Tram deragliato, un albero ha evitato la strage 

L’inchiesta si concentra sui video dello schianto e sull’ipotesi di malore del conducente 

Per restare aggiornato entra nel nostro canale Whatsapp

Milano. Sono in pieno corso le indagini della Polizia Locale che deve ricostruire quanto accaduto venerdì pomeriggio a Milano quando un tram della Linea 9 è deragliato finendo contro un palazzo e causando due morti e quasi 50 feriti. Dai primi accertamenti sulla dinamica, però, emerge che, se il mezzo non avesse sbattuto contro una grossa pianta, si sarebbe ribaltato subito sulla curva e il bilancio di morti e feriti a quel punto, con il trascinamento su un fianco avrebbe potuto essere ancora più grave.

Nuovi dettagli

Il Tramlink, infatti, dopo aver saltato la fermata precedente in piazza Repubblica è arrivato con la velocità da rettilineo in viale Vittorio Veneto, sullo scambio impostato sulla curva a sinistra per via Lazzaretto. Avrebbe dovuto farlo scattare il conducente, riportandolo diritto per proseguire verso Porta Venezia. Invece, a causa della velocità, si è subito inclinato deragliando e si sarebbe ribaltato sul fianco destro, ad alta velocità, se non avesse colpito con la parte posteriore l'albero, un grande platano presente nell'aiuola centrale, proprio sullo svincolo.

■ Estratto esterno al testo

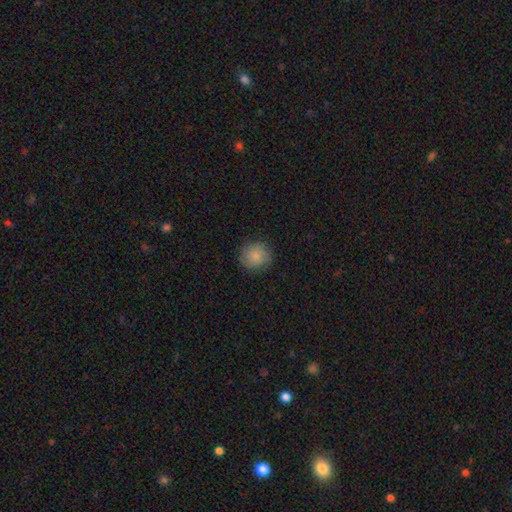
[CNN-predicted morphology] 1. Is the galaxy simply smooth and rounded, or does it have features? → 86% smooth, 8% star or artifact, 6% featured or disk.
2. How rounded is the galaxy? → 90% round, 9% in between, 1% cigar-shaped.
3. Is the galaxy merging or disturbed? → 87% none, 10% minor disturbance, 3% major disturbance, 1% merger.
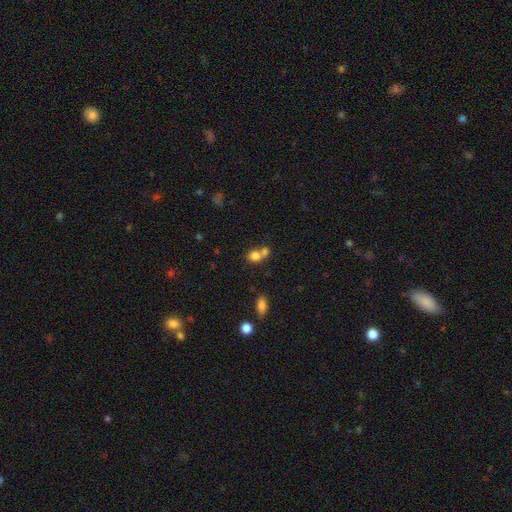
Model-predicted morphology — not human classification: A smooth galaxy with no disk features (78%) that is round (59%). Merging: merger (55%).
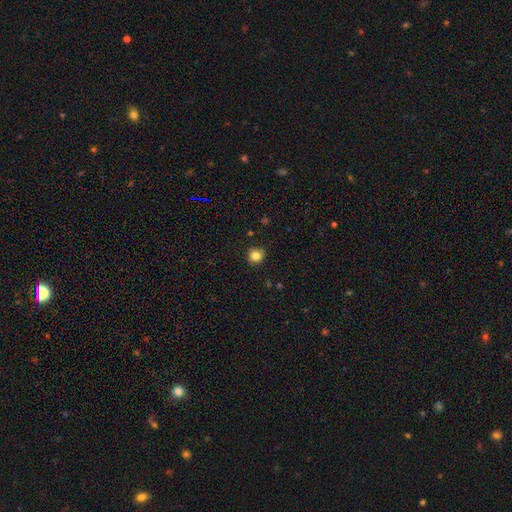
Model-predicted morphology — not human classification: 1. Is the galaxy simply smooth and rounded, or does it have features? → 84% smooth, 11% star or artifact, 5% featured or disk.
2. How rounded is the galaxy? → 88% round, 11% in between, 1% cigar-shaped.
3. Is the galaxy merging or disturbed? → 89% none, 8% minor disturbance, 2% major disturbance, 1% merger.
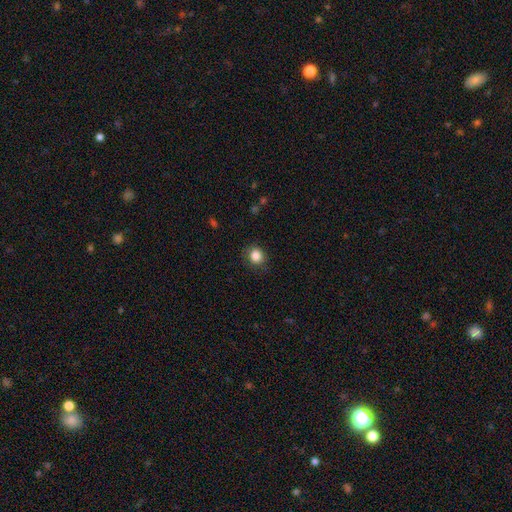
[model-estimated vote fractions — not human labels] Overall: smooth (85%). How rounded: round (79%). Merging: none (84%).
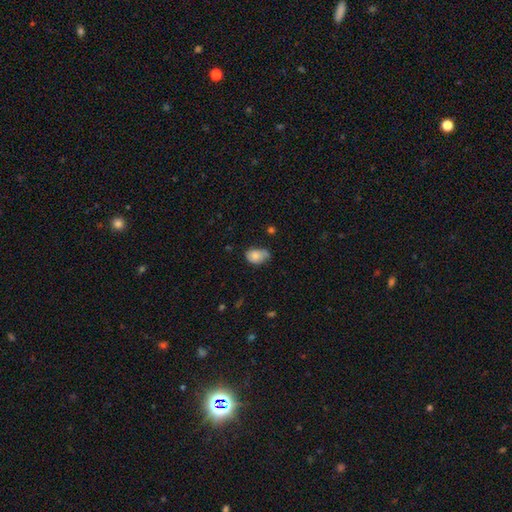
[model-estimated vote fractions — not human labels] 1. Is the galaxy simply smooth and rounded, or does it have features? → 76% smooth, 16% featured or disk, 8% star or artifact.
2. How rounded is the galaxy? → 79% in between, 20% round, 1% cigar-shaped.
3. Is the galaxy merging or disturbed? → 45% minor disturbance, 41% none, 11% major disturbance, 3% merger.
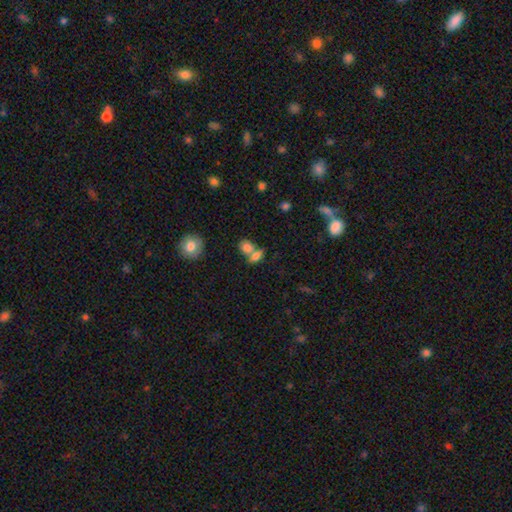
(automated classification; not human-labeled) This is likely a smooth galaxy (75%). How rounded: likely in between (73%). Merging: possibly merger (56%).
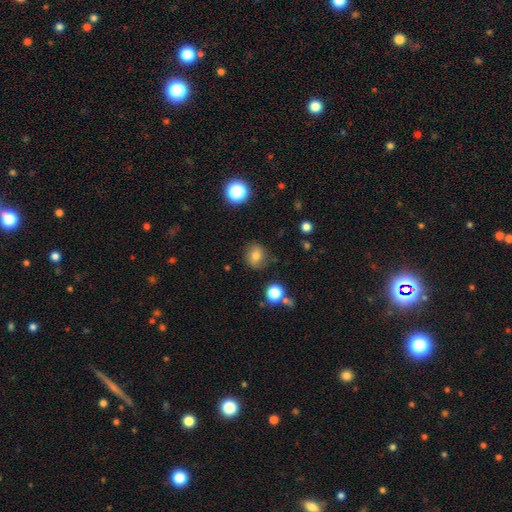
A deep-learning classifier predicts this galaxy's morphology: Overall: smooth (75%). How rounded: round (76%). Merging: none (82%).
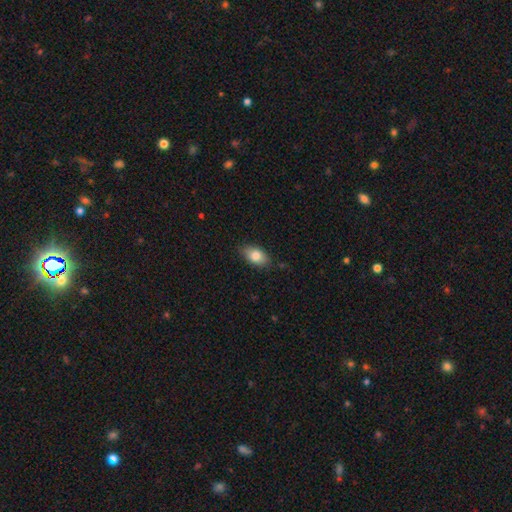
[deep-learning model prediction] smooth_or_featured: smooth (p=0.82) [alt: featured or disk p=0.10]
how_rounded: in between (p=0.90) [alt: round p=0.08]
merging: none (p=0.82) [alt: minor disturbance p=0.14]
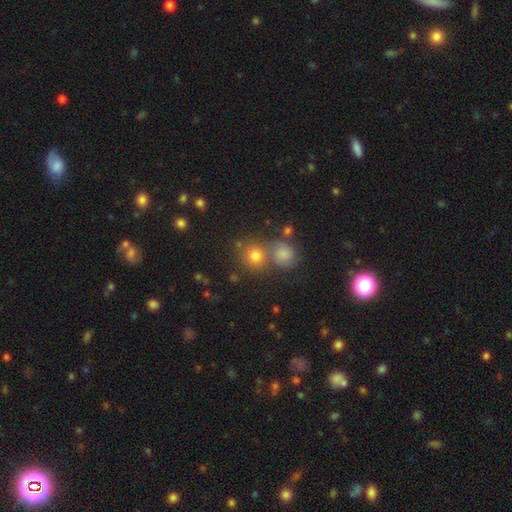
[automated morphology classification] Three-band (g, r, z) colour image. It shows a smooth galaxy with no disk features (74%) that is round (86%). Merging: none (56%).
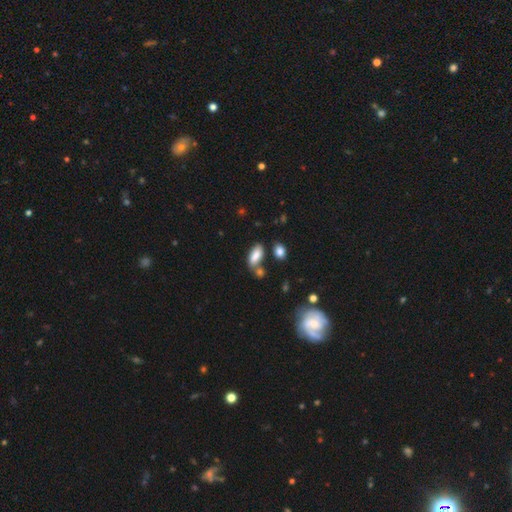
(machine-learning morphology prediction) Smooth or featured? smooth (82%)
How rounded? in between (84%)
Merging? none (55%)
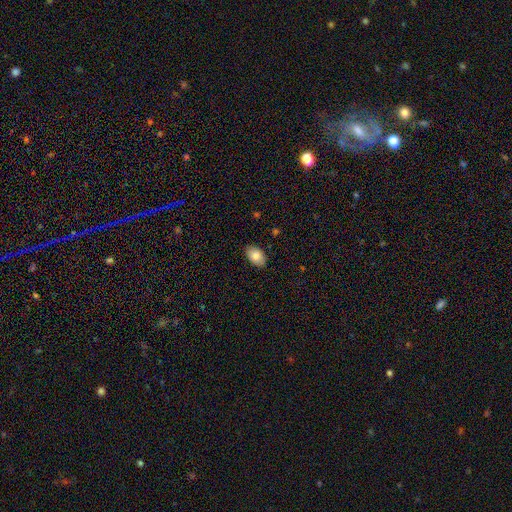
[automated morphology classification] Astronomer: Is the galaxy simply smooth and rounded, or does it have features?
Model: smooth — 83%.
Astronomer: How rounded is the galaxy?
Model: in between — 88%.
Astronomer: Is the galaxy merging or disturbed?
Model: none — 88%.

Un urto che probabilmente ha proiettato fuori i due passeggeri poi investiti ma al contempo ha rimesso dritto il mezzo, che poi ha terminato la corsa contro la vetrina di un ristorante giapponese.

Esperti in campo

Sul perché sia avvenuto tutto questo una parola definitiva potrà arrivare, oltre che dalle perizie tecniche, dalle cartelle cliniche che dovranno confermare o meno la versione del malore sostenuta dal conducente. Le indagini, affidate al Nucleo Radiomobile e in parte al pool della Locale sugli omicidi stradali presente in Procura, per l'analisi delle parti tecniche (a parte i rilievi viabilistici come la velocità effettiva) si appoggerà al perito nominato dagli inquirenti, mentre a breve verranno visionati tutti i filmati già acquisiti, tra i quali le telecamere interne del mezzo oltre a quelle disponibili lungo la strada. La relazione investigativa al pm Elisa Calanducci, che coordina le indagini con il procuratore Marcello Viola, e la notifica al conducente con un'ipotesi di reato, anche come atto dovuto, saranno inviate da domani.

RIPRODUZIONE RISERVATA

Questo contenuto è riservato agli utenti abbonati

Per continuare a leggere abbonati o effettua l'accesso se sei già abbonato.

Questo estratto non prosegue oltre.